Segment Start: Data to use
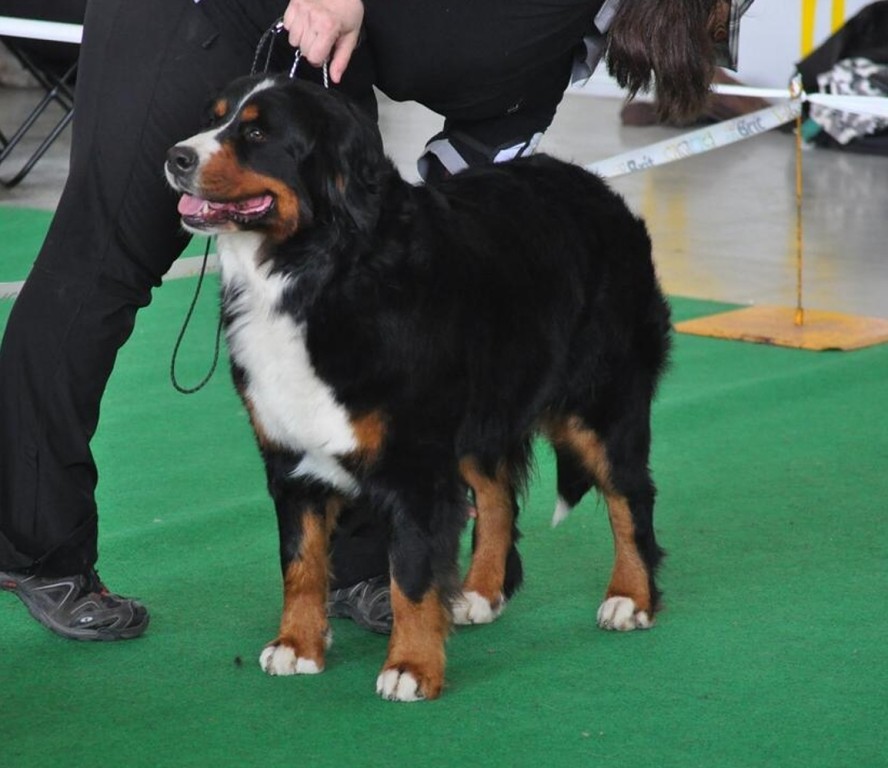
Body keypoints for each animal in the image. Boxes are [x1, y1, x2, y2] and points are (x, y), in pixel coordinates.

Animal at [163, 73, 668, 704]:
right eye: (215, 118)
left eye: (257, 134)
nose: (175, 157)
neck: (315, 271)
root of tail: (598, 190)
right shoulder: (291, 454)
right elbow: (300, 562)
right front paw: (298, 646)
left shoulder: (415, 464)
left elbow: (411, 573)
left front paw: (411, 667)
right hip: (482, 416)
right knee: (498, 496)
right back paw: (480, 594)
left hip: (600, 402)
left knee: (630, 495)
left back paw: (630, 597)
Segment End: Data to use
**What the task asks:** Without including any picture, restate every entry above exactly.

**Output for this exercise:**
Body keypoints for each animal in the image. Boxes are [x1, y1, x2, y2] and points are (x, y), in pixel coordinates.

Animal at [163, 73, 668, 704]:
right eye: (215, 118)
left eye: (257, 134)
nose: (175, 157)
neck: (315, 271)
root of tail: (598, 190)
right shoulder: (291, 454)
right elbow: (300, 562)
right front paw: (298, 646)
left shoulder: (415, 464)
left elbow: (411, 573)
left front paw: (411, 667)
right hip: (482, 416)
right knee: (498, 496)
right back paw: (480, 594)
left hip: (600, 402)
left knee: (630, 495)
left back paw: (630, 597)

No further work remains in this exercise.